[[ Listed records, beginning ]]
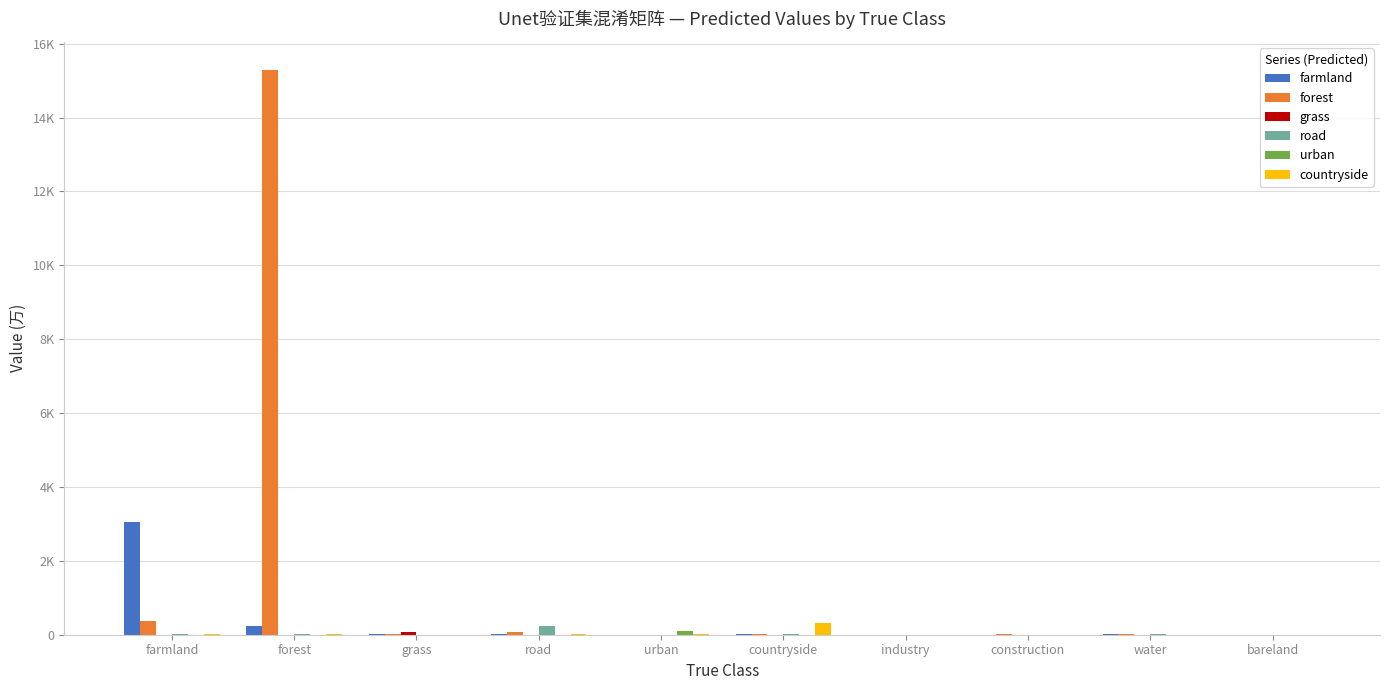

How many bars are there in each group?

6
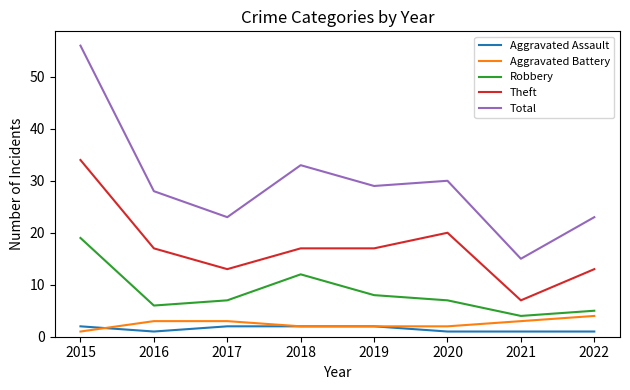

What is the highest value of the Robbery series?

19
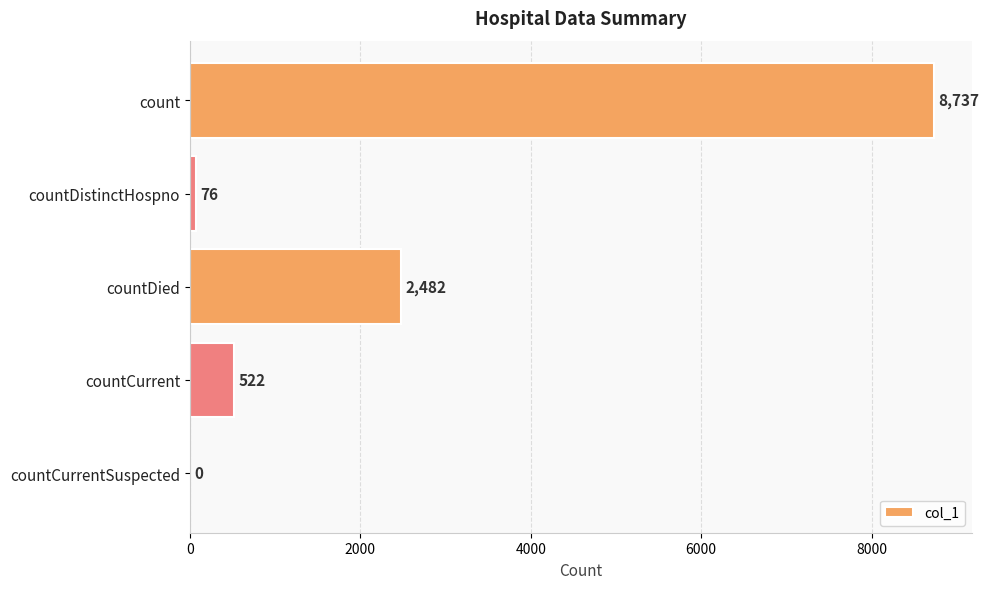

What is the sum of the values at countCurrentSuspected and countDistinctHospno?

76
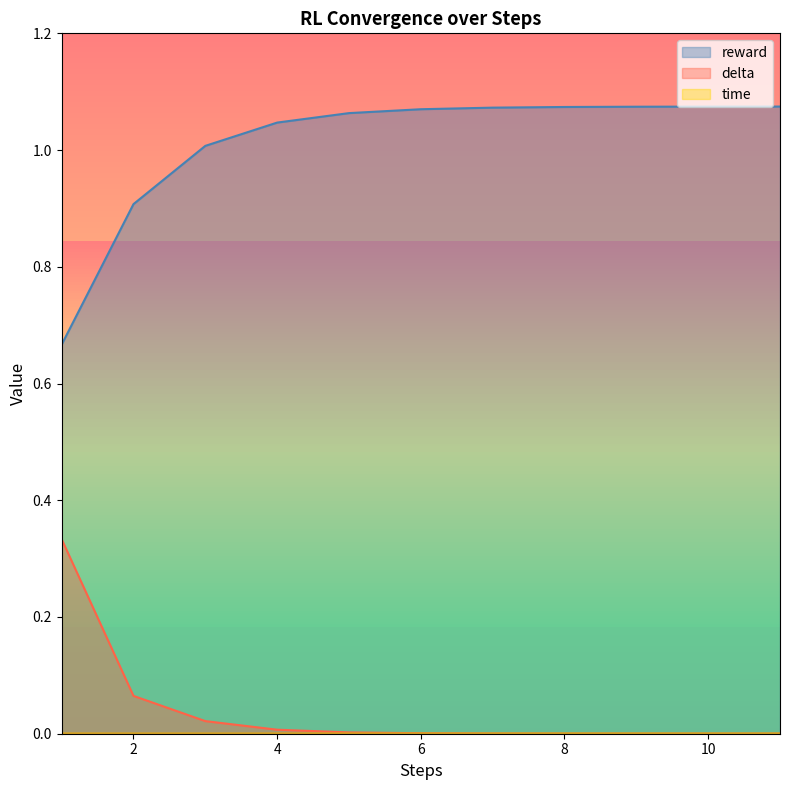

True or false: time and reward cross at least once.

False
[[ Listed records, end ]]
__Problem requirements__.
Reproduce the text of the material above word for word, leaving out the pictures.

__Solved exercise__.
How many bars are there in each group?

6

What is the highest value of the Robbery series?

19

What is the sum of the values at countCurrentSuspected and countDistinctHospno?

76

True or false: time and reward cross at least once.

False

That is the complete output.